> Vorliegender Text
---*---
Frage:
Wenn ich schwerbehindert bin und meine Behinderung schreitet fort, so dass ich meine bisherige Arbeit nicht mehr verrichten
kann, muss mich dann der Arbeitgeber mit einer anderen Tätigkeit beschäftigen? Wenn ich einen Unfall erleide mit bleibenden Schädigungen, kann ich dann verlangen, dass ich im Betrieb umgesetzt werde auf einen
leidensgerechten Arbeitsplatz?
Kann der Arbeitgeber einwenden, dass er keine zumutbare und mögliche Beschäftigung im Betrieb besitzt? Muss er einen anderen Arbeitsplatz wegen mir freiräumen?
Der Fall:
Arbeitgeber Gustav Mahler beschäftigt im Maschinensaal den Vorarbeiter Philipp Scheidemann. Nachdem dieser seine revolutionäre Politikertätigkeit beendet hatte, fand er bei Mahler eine Anstellung. Wegen seines Rede-Talents muss er die Maschinenarbeiter beaufsichtigen und an ihren Arbeitsplätzen die Arbeit zuteilen.
---*---
> Übungsaufgaben
(1) Führe sämtliche Fragesätze auf, die der Text über die Weiterbeschäftigung schwerbehinderter Arbeitnehmer enthält.
(2) Setze den Text über die Weiterbeschäftigung schwerbehinderter Arbeitnehmer nach seinem letzten Satz fort.
---*---
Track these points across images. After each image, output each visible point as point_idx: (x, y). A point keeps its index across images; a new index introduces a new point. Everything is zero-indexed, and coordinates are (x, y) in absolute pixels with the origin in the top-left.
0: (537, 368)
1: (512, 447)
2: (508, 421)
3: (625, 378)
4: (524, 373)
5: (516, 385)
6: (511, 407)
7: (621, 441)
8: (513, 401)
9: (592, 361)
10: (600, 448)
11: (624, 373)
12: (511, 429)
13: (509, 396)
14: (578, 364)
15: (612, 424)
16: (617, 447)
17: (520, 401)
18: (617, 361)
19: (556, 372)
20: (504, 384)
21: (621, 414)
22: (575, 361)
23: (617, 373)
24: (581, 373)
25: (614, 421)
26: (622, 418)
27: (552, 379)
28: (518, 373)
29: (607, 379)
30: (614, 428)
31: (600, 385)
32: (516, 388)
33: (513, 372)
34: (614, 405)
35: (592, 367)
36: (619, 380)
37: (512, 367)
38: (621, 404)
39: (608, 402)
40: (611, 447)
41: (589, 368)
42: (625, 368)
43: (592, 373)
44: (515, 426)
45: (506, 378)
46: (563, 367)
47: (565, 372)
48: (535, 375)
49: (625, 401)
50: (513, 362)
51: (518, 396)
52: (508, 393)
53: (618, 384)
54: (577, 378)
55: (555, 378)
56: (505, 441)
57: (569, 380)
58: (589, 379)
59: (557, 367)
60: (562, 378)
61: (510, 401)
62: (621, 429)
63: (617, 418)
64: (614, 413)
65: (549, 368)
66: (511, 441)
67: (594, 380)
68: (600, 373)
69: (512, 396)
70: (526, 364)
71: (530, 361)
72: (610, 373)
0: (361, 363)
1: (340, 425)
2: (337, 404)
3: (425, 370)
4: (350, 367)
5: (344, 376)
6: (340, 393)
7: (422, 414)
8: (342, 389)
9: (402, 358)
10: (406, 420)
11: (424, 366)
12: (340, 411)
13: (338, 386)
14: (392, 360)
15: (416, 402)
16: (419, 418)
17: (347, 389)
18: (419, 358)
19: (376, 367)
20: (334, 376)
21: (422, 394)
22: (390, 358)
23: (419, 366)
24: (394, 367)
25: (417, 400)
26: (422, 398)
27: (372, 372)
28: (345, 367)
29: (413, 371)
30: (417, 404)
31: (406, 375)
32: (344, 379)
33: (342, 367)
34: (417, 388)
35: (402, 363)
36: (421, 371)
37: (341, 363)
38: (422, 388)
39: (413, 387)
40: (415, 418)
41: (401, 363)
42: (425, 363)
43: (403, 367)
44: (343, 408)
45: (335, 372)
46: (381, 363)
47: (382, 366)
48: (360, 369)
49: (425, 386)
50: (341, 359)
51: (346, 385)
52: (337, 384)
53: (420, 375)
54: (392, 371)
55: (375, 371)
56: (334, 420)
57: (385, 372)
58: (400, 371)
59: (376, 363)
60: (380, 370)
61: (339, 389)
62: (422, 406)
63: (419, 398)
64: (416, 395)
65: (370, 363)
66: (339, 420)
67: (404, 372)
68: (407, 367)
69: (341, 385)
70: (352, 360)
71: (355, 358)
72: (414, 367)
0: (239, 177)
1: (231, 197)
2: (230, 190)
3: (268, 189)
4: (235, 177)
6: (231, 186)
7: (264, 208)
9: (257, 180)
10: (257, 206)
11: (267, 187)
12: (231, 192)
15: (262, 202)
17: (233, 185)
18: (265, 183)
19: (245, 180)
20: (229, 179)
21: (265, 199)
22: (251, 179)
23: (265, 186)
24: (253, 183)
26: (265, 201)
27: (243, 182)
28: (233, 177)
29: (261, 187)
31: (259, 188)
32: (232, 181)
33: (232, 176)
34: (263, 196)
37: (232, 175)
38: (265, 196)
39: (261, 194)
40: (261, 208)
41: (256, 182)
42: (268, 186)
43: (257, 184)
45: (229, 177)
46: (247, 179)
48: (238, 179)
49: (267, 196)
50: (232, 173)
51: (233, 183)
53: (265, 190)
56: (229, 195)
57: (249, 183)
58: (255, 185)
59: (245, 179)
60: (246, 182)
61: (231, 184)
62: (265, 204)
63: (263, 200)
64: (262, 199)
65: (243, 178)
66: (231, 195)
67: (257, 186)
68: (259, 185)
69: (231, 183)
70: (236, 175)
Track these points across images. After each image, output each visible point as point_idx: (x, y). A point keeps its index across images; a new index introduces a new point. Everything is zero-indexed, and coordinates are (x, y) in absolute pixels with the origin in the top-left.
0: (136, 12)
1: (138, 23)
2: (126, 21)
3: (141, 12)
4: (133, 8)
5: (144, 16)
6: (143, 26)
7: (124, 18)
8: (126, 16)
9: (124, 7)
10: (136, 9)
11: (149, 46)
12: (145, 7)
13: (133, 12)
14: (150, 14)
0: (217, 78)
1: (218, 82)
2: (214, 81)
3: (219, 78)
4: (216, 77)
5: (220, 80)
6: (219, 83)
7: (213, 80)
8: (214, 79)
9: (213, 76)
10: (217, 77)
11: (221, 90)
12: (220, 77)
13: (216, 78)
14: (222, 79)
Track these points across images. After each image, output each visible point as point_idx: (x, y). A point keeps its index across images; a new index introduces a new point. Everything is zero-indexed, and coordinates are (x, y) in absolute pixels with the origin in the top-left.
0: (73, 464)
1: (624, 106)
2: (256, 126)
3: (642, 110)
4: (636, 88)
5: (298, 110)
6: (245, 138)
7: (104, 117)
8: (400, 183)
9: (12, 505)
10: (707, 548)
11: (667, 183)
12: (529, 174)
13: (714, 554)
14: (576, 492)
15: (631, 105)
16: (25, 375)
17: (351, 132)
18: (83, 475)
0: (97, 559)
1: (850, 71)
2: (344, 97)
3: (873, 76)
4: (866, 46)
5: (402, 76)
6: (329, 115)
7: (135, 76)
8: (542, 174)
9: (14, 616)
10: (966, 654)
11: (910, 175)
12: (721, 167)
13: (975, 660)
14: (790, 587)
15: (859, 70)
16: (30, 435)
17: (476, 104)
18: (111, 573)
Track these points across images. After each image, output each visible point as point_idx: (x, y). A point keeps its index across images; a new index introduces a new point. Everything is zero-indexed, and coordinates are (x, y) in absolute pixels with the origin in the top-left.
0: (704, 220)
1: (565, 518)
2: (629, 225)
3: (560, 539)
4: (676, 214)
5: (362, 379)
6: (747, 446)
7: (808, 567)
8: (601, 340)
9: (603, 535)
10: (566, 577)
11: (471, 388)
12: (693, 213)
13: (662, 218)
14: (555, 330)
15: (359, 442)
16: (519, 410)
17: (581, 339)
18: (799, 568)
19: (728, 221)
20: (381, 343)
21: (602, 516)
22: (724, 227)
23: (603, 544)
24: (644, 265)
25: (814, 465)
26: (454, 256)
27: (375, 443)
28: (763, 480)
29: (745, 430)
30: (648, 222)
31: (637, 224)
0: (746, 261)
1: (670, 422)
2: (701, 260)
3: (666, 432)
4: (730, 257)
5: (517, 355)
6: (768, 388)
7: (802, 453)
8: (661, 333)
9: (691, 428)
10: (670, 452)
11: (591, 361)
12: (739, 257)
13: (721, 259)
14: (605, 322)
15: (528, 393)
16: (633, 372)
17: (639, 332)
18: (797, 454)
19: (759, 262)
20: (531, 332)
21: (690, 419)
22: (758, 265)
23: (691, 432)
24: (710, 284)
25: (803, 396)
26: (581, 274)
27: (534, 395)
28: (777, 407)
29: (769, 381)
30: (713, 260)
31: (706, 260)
---*---
> Lösungen
(1)
- Wenn ich schwerbehindert bin und meine Behinderung schreitet fort, so dass ich meine bisherige Arbeit nicht mehr verrichten kann, muss mich dann der Arbeitgeber mit einer anderen Tätigkeit beschäftigen?
- Wenn ich einen Unfall erleide mit bleibenden Schädigungen, kann ich dann verlangen, dass ich im Betrieb umgesetzt werde auf einen leidensgerechten Arbeitsplatz?
- Kann der Arbeitgeber einwenden, dass er keine zumutbare und mögliche Beschäftigung im Betrieb besitzt?
- Muss er einen anderen Arbeitsplatz wegen mir freiräumen?

(2)
Im Rahmen eines Verkehrsunfalls erlitt Scheidemann schwere dauerhafte Verletzungen. Er ist als schwerbehindert anerkannt. Er kann aber nicht mehr stehen und hin und her gehen.
Zunächst verlangt Scheidemann von Gustav Mahler eine stufenweise Eingliederung. Zum anderen schlägt er vor, ihm eine andere Arbeit, z.B. im Büro zuzuteilen. Gustav Mahler zögert und meint, dass Scheidemann darauf keinen Anspruch habe.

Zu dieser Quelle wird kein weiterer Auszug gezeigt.